Your instructions =
Update the material from its beginning up to and including the line containing "tone equalizer: on, module defaults", changing each "developed" to "processed" and leaving everything else unchanged.

— start —

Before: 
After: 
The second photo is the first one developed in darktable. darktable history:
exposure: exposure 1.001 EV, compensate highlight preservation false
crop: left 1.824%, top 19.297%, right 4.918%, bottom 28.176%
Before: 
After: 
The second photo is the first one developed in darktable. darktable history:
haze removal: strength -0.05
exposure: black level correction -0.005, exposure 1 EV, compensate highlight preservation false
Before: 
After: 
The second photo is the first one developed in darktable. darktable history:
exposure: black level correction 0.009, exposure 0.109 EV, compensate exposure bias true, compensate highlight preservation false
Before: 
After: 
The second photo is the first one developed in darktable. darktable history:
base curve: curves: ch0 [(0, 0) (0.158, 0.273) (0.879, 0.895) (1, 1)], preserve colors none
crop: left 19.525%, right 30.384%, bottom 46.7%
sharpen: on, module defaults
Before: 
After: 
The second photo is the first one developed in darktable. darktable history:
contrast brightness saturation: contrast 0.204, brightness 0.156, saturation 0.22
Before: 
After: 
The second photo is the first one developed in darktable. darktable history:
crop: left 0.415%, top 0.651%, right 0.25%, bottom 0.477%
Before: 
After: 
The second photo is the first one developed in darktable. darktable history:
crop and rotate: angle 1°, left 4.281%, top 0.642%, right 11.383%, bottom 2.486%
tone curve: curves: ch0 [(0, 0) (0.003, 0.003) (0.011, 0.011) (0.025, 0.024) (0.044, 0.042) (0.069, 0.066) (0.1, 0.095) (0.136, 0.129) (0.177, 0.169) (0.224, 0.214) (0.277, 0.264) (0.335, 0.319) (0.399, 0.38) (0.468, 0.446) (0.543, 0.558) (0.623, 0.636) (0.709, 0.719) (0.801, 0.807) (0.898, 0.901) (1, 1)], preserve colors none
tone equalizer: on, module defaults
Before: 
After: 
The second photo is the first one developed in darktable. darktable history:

— end —

Full answer =
Before: 
After: 
The second photo is the first one processed in darktable. darktable history:
exposure: exposure 1.001 EV, compensate highlight preservation false
crop: left 1.824%, top 19.297%, right 4.918%, bottom 28.176%
Before: 
After: 
The second photo is the first one processed in darktable. darktable history:
haze removal: strength -0.05
exposure: black level correction -0.005, exposure 1 EV, compensate highlight preservation false
Before: 
After: 
The second photo is the first one processed in darktable. darktable history:
exposure: black level correction 0.009, exposure 0.109 EV, compensate exposure bias true, compensate highlight preservation false
Before: 
After: 
The second photo is the first one processed in darktable. darktable history:
base curve: curves: ch0 [(0, 0) (0.158, 0.273) (0.879, 0.895) (1, 1)], preserve colors none
crop: left 19.525%, right 30.384%, bottom 46.7%
sharpen: on, module defaults
Before: 
After: 
The second photo is the first one processed in darktable. darktable history:
contrast brightness saturation: contrast 0.204, brightness 0.156, saturation 0.22
Before: 
After: 
The second photo is the first one processed in darktable. darktable history:
crop: left 0.415%, top 0.651%, right 0.25%, bottom 0.477%
Before: 
After: 
The second photo is the first one processed in darktable. darktable history:
crop and rotate: angle 1°, left 4.281%, top 0.642%, right 11.383%, bottom 2.486%
tone curve: curves: ch0 [(0, 0) (0.003, 0.003) (0.011, 0.011) (0.025, 0.024) (0.044, 0.042) (0.069, 0.066) (0.1, 0.095) (0.136, 0.129) (0.177, 0.169) (0.224, 0.214) (0.277, 0.264) (0.335, 0.319) (0.399, 0.38) (0.468, 0.446) (0.543, 0.558) (0.623, 0.636) (0.709, 0.719) (0.801, 0.807) (0.898, 0.901) (1, 1)], preserve colors none
tone equalizer: on, module defaults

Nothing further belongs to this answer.